Every president since George H. W. Bush has found himself using the military in wars he never expected. And given the general uncertainty in the international arena today, it’s a good bet that while we might not know what will come next, we can be pretty certain that something will. And when it does, the nation should not be put in a position where our adversaries think they can, through timing and clever planning, take advantage of our being militarily preoccupied elsewhere. Having sufficient military force to handle more than one war effectively at a time has been the nation’s strategic insurance policy.

Moreover, the announcement of a new strategy shouldn’t distract us from the fact that there are more cuts to come as a result of the failure of the super committee to reach an agreement on deficit reduction—cuts on the order of $500-$600 billion over the next decade that will force more force cuts and devastate plans to modernize each of the services. The administration claims it now wants to “pivot” security efforts to the Asia-Pacific region. However, there is a real question of whether projected defense spending levels will be enough to resource the increase in air, sea and space capabilities that the pivot requires, while simultaneously maintaining air and naval dominance in the Middle East and Persian Gulf.

Undoubtedly, keeping a large and capable military force modernized, paid and trained takes a large amount of money. But there are also costs for having a strategy that openly admits it’s taking a gamble on what the future will demand. Ask any sound investor and he or she will tell you that an uncertain world is a much tougher world to do business in.

Those potential costs in peace and prosperity have to be paired against the savings gained by paring back the defense budget. And here the cost-benefit analysis is clear. Defense cuts, even of the scale now being talked about, will do little to fix our current fiscal problems.

» DATASET SECTION:
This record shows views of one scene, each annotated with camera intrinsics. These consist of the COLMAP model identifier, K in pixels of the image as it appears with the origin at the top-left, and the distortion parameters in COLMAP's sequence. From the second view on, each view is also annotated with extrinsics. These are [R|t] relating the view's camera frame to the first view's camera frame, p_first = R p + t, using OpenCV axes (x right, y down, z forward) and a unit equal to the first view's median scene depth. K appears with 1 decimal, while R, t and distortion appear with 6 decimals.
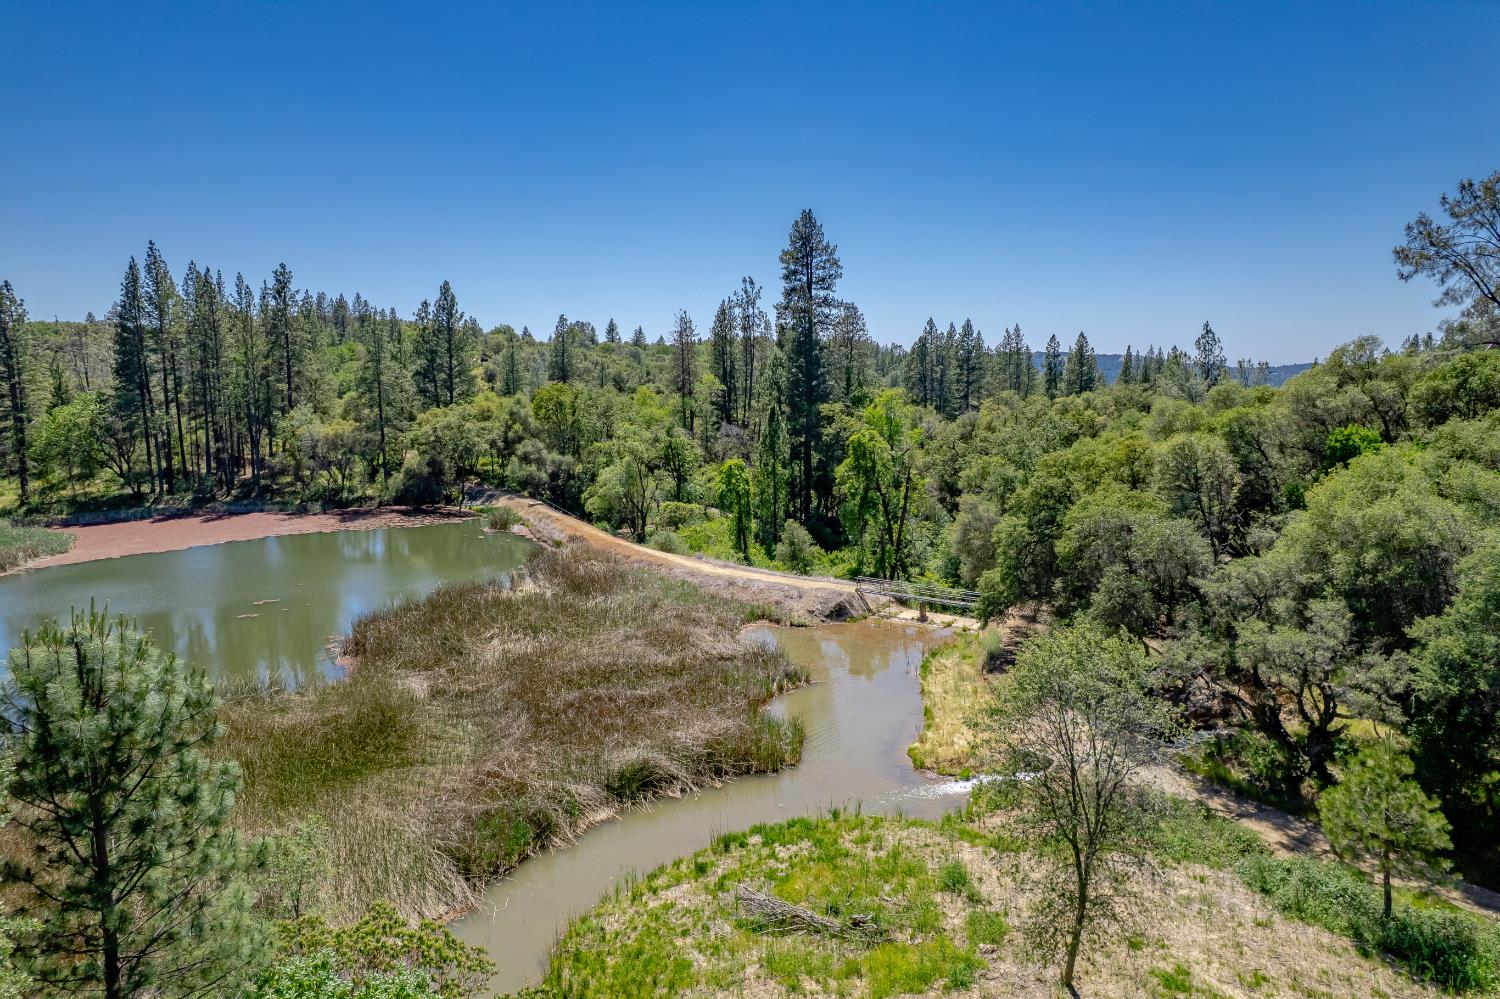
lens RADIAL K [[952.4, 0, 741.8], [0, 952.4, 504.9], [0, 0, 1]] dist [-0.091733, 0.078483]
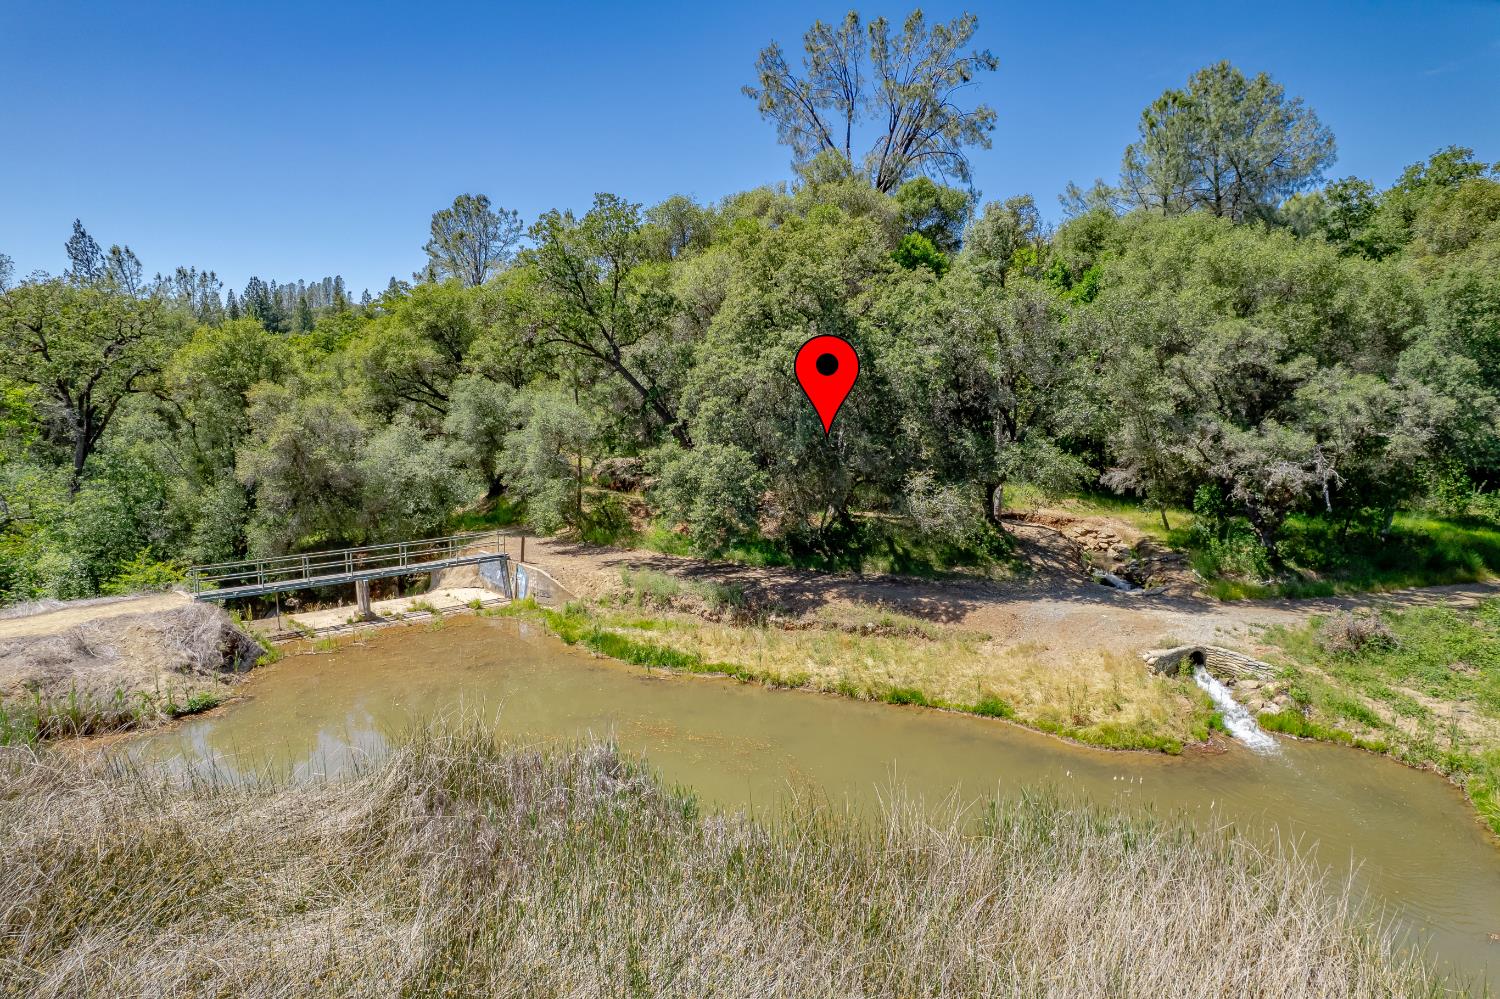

» INSTRUCTIONS:
1. List every geographic region named in the page excerpt on defense spending.
2. Summarize the page excerpt on defense spending in two sentences.
3. Write what comes next in the page excerpt on defense spending, starting after its final sentence.
The material has no connection to the page excerpt on defense spending.

» RESULTS FOR EACH TASK:
1.
Asia-Pacific region
Middle East
Persian Gulf

2. Because presidents keep facing unexpected wars and adversaries could exploit a military preoccupied elsewhere, having enough force to handle more than one war at a time has served as the nation's strategic insurance policy. Further cuts of $500-$600 billion over the next decade raise a real question of whether there will be enough to resource the pivot to the Asia-Pacific region, and defense cuts of that scale will do little to fix current fiscal problems.

3.
In 2011, the deficit was $1.3 trillion, while the whole department of defense budget, wars included, was half that amount.

The real driver behind our long-term debt is the growth in entitlements. These have grown exponentially as part of the federal budget, amounting now to some 60% of the total federal budget. while defense spending, with wars included, remains basically at the same level as it did during the mid-1990s.

There is a déjà vu quality to this most recent exercise in scaling back America’s defenses. During the Clinton years, defense cuts became the bill-payer in an effort to balance the budget, while Congress and the administration allowed domestic spending to continue to grow. It left us with a military that, come 9/11, had to scramble to meet the new threats and tasks it faced.

As then-Defense Secretary Donald Rumsfeld remarked, “You go to war with the army you have.” The question is, do we want the next serious conflict we face to be one in which America’s military is sized and equipped based on what we can afford as a result of ObamaCare or, more prudently, based on what the nation’s security requires?

Cross-posted from Fox News?

(U.S. Marine Corps/Cpl. Reece Lodder)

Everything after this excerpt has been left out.